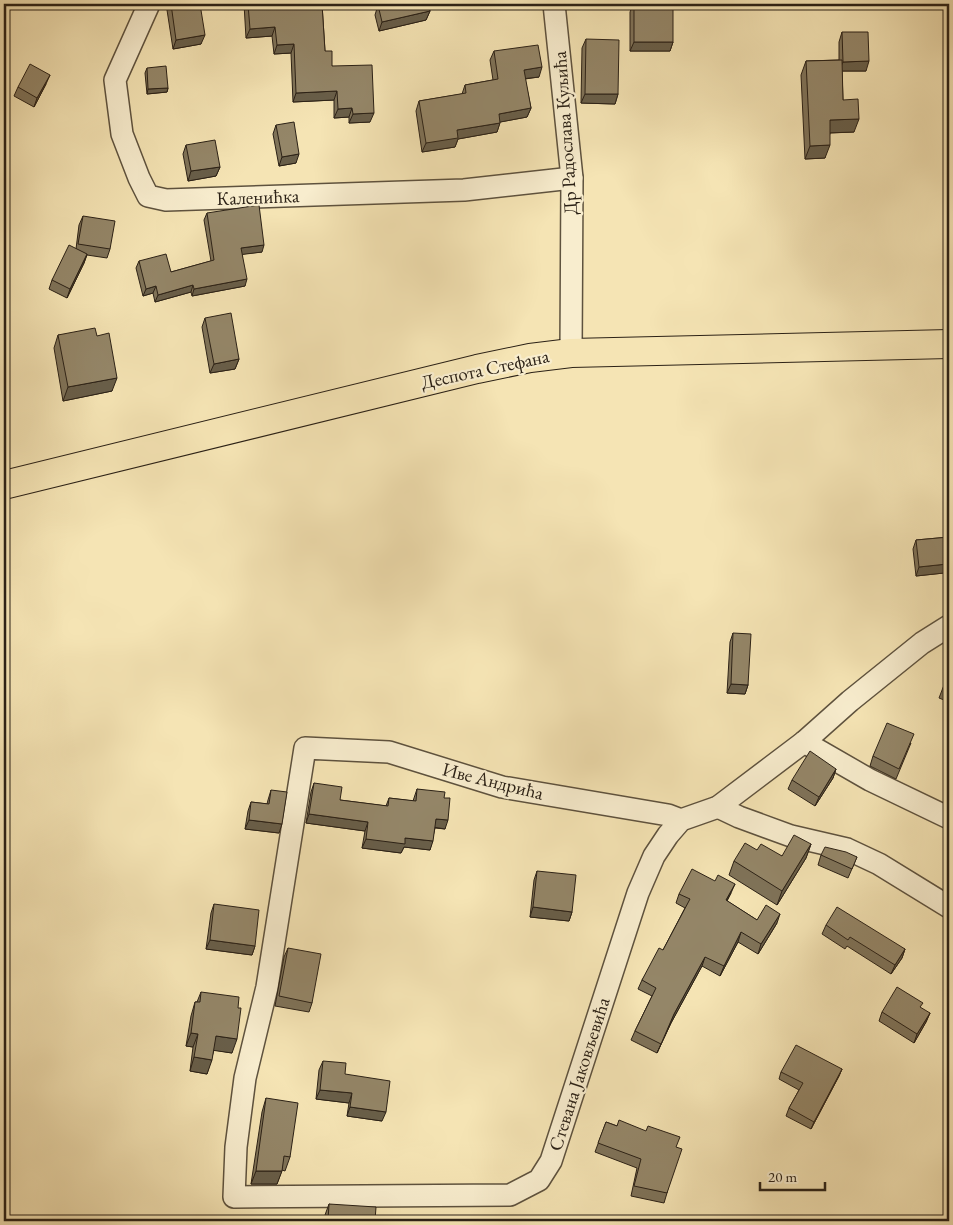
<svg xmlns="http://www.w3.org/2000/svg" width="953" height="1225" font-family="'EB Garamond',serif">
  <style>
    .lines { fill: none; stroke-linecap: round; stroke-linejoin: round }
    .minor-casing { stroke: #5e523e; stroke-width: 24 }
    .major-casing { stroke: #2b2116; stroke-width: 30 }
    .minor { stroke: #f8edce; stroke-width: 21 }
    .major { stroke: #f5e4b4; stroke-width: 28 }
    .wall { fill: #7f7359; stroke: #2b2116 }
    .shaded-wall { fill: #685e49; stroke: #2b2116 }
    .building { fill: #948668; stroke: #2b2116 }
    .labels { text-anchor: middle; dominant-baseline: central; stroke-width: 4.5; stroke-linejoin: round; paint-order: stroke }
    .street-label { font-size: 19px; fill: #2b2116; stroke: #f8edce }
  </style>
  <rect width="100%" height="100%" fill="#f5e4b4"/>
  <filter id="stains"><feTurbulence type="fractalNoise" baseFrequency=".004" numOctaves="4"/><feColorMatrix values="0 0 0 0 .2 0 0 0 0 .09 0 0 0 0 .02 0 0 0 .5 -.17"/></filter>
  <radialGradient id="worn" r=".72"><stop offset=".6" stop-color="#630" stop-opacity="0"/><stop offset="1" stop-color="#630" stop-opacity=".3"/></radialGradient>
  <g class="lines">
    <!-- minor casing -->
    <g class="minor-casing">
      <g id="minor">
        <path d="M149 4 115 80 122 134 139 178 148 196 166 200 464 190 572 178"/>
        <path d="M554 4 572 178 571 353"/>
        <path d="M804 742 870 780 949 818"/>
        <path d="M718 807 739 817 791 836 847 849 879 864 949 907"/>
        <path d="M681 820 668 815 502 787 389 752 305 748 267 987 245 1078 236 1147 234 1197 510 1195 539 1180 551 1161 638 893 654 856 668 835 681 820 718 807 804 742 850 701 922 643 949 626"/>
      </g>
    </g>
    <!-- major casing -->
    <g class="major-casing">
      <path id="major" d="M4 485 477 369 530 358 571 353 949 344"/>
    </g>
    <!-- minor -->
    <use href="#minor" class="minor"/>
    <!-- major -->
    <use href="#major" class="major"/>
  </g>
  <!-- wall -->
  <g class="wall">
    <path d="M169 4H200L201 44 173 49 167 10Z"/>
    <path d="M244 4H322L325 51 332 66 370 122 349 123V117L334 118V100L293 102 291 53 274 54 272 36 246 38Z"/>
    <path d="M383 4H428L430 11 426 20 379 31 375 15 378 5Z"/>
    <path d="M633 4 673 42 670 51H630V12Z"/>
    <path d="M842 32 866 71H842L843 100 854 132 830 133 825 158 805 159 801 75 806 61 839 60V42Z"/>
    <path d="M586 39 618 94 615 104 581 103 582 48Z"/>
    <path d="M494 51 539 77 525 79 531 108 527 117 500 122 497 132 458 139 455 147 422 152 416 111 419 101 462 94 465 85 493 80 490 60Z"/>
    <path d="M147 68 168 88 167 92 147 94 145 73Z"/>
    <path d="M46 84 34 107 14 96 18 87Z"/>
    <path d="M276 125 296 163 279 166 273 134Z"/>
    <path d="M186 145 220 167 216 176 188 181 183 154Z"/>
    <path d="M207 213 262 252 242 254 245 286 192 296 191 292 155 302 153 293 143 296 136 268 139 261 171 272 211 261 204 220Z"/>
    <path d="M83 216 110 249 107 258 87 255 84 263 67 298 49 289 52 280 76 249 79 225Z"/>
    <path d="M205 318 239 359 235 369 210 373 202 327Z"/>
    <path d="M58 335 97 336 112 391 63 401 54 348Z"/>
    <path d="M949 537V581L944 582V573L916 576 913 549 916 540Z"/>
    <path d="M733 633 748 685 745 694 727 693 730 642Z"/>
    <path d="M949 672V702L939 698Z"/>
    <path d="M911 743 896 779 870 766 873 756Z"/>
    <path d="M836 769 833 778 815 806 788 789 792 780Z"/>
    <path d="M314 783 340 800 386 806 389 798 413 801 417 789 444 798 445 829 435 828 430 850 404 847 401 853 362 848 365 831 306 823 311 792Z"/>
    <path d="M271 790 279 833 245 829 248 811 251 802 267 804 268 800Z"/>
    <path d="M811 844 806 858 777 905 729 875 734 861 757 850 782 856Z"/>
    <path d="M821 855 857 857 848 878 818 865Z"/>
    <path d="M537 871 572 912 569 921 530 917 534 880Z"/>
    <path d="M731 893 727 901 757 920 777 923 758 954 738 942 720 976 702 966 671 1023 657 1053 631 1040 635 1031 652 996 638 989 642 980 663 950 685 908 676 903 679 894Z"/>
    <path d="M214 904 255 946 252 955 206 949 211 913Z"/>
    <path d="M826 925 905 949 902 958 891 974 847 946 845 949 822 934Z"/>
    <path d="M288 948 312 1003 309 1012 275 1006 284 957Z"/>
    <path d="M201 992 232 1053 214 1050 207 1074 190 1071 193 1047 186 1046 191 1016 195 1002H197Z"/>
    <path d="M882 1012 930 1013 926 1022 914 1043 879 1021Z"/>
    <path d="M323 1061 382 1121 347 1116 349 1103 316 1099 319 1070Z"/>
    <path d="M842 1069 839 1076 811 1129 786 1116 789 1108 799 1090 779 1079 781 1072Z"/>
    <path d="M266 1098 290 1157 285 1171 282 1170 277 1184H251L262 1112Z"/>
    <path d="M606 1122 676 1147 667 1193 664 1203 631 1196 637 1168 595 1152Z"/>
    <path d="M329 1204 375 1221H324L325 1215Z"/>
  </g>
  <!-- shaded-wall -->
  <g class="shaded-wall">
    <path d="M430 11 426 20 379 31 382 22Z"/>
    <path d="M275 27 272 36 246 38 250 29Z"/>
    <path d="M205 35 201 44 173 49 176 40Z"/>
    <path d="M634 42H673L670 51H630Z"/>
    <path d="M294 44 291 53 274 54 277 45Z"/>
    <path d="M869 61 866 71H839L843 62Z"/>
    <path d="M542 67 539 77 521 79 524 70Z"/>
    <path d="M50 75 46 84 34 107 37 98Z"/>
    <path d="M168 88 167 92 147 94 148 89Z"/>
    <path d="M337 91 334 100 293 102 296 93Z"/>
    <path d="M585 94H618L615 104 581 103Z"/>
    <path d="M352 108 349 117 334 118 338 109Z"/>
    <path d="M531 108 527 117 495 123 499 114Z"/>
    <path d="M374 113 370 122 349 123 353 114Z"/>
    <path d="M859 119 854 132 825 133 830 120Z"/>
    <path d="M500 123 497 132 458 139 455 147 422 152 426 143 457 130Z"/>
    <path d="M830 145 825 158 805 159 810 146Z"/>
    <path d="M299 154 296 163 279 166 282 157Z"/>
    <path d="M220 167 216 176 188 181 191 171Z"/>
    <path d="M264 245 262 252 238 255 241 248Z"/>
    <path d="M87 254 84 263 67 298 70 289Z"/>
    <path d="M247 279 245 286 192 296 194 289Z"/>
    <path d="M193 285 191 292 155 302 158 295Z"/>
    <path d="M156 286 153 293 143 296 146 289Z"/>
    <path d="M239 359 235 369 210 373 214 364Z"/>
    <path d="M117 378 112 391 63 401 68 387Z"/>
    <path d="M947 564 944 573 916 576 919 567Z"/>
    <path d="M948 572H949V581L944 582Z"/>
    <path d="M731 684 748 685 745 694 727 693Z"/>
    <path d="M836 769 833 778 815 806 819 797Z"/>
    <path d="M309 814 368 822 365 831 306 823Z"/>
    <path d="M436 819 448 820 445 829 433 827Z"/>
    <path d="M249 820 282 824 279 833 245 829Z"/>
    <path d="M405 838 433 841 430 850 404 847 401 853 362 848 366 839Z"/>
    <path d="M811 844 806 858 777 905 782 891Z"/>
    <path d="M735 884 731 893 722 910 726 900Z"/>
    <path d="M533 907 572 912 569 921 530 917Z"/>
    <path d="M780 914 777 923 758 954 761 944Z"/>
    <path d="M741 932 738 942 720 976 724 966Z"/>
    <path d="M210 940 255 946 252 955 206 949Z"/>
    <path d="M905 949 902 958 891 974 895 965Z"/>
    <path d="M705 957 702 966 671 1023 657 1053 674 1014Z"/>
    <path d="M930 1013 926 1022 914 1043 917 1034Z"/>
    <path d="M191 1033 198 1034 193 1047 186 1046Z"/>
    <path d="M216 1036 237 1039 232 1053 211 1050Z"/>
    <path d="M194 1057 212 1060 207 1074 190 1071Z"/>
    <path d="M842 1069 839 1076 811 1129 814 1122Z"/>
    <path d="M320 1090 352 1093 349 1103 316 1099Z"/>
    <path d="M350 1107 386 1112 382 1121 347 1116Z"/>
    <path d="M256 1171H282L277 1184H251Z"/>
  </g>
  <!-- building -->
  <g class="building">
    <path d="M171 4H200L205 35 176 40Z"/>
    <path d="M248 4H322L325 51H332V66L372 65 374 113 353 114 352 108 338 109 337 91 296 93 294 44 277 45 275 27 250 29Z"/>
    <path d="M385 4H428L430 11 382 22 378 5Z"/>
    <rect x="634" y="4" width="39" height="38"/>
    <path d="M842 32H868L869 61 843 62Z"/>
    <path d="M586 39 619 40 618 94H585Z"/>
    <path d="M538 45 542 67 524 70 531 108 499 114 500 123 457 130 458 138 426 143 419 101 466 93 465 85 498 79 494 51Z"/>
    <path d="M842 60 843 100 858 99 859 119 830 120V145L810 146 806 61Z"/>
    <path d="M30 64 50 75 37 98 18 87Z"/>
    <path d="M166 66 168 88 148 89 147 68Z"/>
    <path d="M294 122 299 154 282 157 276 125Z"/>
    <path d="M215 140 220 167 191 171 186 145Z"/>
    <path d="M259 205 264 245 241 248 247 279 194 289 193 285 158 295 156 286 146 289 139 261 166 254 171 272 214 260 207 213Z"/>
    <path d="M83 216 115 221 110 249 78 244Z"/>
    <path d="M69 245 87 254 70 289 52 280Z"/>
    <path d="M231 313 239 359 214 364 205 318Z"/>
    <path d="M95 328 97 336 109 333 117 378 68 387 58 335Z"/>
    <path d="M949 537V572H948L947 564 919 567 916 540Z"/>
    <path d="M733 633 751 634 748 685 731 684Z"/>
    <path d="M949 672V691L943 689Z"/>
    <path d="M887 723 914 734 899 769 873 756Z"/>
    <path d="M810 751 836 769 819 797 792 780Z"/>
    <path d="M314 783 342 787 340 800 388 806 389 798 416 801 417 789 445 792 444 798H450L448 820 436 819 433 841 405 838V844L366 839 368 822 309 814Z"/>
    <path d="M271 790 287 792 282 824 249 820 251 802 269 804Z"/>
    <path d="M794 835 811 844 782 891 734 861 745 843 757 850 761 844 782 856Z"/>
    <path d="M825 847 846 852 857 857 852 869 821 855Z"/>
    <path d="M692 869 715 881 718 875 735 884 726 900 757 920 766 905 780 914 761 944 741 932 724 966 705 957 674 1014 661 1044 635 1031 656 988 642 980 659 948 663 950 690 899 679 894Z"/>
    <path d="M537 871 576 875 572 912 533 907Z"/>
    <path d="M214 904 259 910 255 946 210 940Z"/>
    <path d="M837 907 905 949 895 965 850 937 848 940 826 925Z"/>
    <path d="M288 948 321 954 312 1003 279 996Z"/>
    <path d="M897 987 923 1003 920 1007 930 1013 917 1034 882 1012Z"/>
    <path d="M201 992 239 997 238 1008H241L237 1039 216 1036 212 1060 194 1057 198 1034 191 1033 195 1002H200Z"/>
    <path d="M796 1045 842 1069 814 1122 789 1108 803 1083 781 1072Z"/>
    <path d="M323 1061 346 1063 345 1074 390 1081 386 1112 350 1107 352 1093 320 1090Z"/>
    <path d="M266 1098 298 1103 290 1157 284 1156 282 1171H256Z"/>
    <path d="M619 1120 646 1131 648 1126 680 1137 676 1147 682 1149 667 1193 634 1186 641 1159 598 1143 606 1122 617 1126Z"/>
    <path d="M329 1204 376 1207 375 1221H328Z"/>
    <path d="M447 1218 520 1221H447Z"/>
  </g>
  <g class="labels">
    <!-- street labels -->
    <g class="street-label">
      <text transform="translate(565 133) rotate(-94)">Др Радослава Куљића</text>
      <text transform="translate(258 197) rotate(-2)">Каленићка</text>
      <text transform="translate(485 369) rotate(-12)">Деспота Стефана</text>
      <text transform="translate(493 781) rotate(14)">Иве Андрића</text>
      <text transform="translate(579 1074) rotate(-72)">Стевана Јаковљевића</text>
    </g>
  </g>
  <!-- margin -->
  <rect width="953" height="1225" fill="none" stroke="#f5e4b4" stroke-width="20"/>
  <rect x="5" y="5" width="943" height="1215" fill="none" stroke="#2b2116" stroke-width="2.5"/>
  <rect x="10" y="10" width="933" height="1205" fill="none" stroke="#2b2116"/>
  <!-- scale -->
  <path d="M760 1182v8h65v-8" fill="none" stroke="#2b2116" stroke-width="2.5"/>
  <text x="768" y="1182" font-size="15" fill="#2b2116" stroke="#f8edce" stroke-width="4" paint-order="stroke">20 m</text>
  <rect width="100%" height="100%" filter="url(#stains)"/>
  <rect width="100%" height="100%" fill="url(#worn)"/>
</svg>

### Exercise objective
Lines of the listing above that contain the word "linejoin" should all be returned.

### Answer space
    .lines { fill: none; stroke-linecap: round; stroke-linejoin: round }
    .labels { text-anchor: middle; dominant-baseline: central; stroke-width: 4.5; stroke-linejoin: round; paint-order: stroke }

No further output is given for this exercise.